(WYTV) – This comes to us from Business Insider: McDonald’s sells a lot of food, enough to serve more than 70 million people every day. So how does McDonald’s make its money? Is it the fries? The Big Macs? It doesn’t make its money selling food.
What really brings in the profits is real estate. McDonald’s has some 36,000 locations worldwide, but the company actually owns only five percent of them.
The rest are franchised out. McDonald’s has contracted with individuals to operate them.

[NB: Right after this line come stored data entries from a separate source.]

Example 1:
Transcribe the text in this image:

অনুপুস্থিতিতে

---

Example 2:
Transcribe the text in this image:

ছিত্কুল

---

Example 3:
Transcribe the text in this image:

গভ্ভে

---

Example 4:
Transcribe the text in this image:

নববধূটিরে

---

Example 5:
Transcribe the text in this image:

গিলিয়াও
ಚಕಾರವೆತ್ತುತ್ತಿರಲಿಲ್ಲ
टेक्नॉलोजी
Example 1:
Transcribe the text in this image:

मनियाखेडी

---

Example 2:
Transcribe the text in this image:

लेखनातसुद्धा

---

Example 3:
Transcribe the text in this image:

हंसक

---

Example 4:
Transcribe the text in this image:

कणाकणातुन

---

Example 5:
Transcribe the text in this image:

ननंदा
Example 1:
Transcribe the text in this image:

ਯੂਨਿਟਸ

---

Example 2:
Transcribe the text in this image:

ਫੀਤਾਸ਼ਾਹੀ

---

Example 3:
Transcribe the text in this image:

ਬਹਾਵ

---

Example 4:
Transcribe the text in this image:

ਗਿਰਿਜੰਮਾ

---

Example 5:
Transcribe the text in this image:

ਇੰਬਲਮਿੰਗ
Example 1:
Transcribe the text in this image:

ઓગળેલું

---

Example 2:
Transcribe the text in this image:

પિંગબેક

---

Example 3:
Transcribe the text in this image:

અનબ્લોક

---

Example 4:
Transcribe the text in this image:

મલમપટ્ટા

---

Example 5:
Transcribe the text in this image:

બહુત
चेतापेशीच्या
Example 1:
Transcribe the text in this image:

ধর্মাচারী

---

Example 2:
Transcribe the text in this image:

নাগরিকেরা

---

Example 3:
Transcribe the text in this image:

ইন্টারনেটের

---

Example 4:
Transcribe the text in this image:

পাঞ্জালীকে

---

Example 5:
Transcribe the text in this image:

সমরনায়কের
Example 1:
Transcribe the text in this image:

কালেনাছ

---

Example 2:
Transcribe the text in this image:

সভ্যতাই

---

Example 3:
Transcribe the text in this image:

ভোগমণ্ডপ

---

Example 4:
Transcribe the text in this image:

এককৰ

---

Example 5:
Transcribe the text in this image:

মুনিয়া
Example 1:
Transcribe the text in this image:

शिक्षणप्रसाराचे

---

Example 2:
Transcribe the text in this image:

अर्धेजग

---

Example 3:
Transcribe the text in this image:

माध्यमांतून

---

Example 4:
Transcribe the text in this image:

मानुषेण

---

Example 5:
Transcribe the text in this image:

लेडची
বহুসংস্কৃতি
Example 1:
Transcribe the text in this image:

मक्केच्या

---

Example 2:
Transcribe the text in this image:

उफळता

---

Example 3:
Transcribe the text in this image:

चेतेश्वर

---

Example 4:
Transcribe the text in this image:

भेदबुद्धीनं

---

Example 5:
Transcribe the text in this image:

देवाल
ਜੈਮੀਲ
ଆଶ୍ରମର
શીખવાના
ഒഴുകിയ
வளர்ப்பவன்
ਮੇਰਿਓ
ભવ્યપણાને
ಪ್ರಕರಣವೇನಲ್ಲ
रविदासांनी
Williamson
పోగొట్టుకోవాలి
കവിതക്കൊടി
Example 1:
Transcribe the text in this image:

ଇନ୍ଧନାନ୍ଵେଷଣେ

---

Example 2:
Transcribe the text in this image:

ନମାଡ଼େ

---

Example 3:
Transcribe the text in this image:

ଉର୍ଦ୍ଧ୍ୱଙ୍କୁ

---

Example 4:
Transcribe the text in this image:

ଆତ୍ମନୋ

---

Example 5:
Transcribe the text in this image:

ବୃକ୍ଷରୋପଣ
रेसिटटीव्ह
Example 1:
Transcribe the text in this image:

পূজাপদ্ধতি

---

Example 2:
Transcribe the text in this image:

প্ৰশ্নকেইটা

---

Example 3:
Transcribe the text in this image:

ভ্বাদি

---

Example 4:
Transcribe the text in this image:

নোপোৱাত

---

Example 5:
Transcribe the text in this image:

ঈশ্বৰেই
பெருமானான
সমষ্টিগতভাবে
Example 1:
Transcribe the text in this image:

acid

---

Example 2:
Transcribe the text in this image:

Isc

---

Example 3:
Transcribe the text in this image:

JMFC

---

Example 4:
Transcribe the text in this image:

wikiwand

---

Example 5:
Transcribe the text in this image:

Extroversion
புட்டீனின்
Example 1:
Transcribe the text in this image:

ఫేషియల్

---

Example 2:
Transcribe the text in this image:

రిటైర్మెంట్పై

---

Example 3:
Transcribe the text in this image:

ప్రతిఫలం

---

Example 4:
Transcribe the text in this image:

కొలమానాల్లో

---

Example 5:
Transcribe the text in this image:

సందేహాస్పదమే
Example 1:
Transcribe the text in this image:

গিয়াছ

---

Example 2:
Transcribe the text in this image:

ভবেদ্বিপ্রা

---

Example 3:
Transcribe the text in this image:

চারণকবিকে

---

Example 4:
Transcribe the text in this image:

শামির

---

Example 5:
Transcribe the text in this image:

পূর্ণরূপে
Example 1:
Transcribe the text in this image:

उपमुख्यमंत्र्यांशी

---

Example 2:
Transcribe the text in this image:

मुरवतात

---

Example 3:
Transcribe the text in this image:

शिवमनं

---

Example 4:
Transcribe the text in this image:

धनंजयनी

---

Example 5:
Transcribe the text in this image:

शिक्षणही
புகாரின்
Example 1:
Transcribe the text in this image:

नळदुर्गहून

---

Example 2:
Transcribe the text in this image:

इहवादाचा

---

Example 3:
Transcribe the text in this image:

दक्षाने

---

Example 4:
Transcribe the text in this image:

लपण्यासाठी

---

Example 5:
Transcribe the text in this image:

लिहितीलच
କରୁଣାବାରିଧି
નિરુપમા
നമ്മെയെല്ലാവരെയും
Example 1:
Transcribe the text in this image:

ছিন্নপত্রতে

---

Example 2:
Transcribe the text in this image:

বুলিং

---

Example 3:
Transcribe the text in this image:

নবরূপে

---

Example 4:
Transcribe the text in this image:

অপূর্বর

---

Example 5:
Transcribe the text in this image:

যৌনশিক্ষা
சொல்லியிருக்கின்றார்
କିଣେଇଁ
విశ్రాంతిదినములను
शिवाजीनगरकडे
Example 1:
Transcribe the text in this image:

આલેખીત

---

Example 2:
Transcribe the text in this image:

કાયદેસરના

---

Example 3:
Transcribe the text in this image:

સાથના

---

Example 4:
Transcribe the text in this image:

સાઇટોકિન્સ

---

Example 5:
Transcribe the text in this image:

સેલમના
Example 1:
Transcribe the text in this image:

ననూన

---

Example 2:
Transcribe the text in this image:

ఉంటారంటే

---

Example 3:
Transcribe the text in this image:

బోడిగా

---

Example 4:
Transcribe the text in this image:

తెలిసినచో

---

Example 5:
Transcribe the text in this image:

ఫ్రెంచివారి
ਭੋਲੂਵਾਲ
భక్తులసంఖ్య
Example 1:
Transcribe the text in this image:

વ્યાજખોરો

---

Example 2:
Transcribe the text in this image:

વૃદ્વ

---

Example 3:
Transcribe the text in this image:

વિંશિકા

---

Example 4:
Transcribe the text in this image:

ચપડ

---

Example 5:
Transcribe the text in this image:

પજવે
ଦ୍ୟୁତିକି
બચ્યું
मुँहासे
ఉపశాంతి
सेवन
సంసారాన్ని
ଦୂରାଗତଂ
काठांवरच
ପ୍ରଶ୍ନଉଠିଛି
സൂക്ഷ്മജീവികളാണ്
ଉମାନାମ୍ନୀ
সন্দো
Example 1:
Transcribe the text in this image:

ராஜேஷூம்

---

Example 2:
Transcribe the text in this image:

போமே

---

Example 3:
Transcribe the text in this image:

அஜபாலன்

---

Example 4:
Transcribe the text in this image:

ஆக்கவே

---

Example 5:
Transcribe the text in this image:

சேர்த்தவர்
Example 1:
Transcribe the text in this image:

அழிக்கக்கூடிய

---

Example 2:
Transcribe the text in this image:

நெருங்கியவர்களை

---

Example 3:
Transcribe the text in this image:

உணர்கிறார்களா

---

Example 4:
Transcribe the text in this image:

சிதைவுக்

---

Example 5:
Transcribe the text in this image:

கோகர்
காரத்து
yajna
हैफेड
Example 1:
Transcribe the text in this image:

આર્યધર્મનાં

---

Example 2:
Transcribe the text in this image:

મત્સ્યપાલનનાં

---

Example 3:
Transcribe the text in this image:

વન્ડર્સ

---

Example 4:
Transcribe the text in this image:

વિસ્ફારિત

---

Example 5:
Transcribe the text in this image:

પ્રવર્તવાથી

The company owns the land, but the franchisee is responsible for all the costs of running the restaurant while also paying McDonald’s for rent, which is usually ten percent of the sales, a $45,000 franchisee fee and a monthly service fee equal to four percent of gross sales.
A former McDonalds Chief Financial Officer, Harry Sonneborn, years ago told investors, “We are not in the food business. we are in the real estate business. The only reason we sell hamburgers is because they are the greatest producer of revenue from which our tenants can pay us rent.”
Bonus nugget: You should always ask for a receipt at McDonalds. certain people are paid to visit McDonald’s restaurants and rate their experiences online, and they are reimbursed for their purchase.
So if a customer asks for a receipt, the employees are more likely to serve that customer first and give him the freshest food.
Bonus nugget: the secret ingredient in McDonald’s apple pies is apple powder, made of dehydrated apples and citric acid. It soaks up extra liquid to keep the filling nice and thick and add more of a fruity flavor.